Task data:
..............................

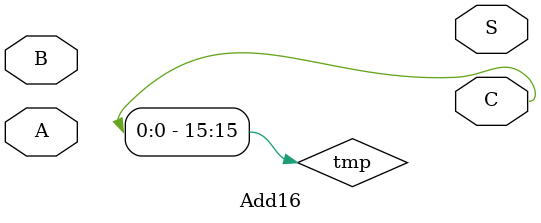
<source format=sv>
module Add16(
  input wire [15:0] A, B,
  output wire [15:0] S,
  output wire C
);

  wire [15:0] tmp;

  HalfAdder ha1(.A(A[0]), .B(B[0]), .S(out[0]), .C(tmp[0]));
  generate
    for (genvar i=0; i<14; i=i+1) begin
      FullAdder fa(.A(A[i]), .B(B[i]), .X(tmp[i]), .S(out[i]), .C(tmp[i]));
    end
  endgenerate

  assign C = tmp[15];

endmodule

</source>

..............................

Request: Output each record above exactly; omit the images.

Written response:
<source format=sv>
module Add16(
  input wire [15:0] A, B,
  output wire [15:0] S,
  output wire C
);

  wire [15:0] tmp;

  HalfAdder ha1(.A(A[0]), .B(B[0]), .S(out[0]), .C(tmp[0]));
  generate
    for (genvar i=0; i<14; i=i+1) begin
      FullAdder fa(.A(A[i]), .B(B[i]), .X(tmp[i]), .S(out[i]), .C(tmp[i]));
    end
  endgenerate

  assign C = tmp[15];

endmodule

</source>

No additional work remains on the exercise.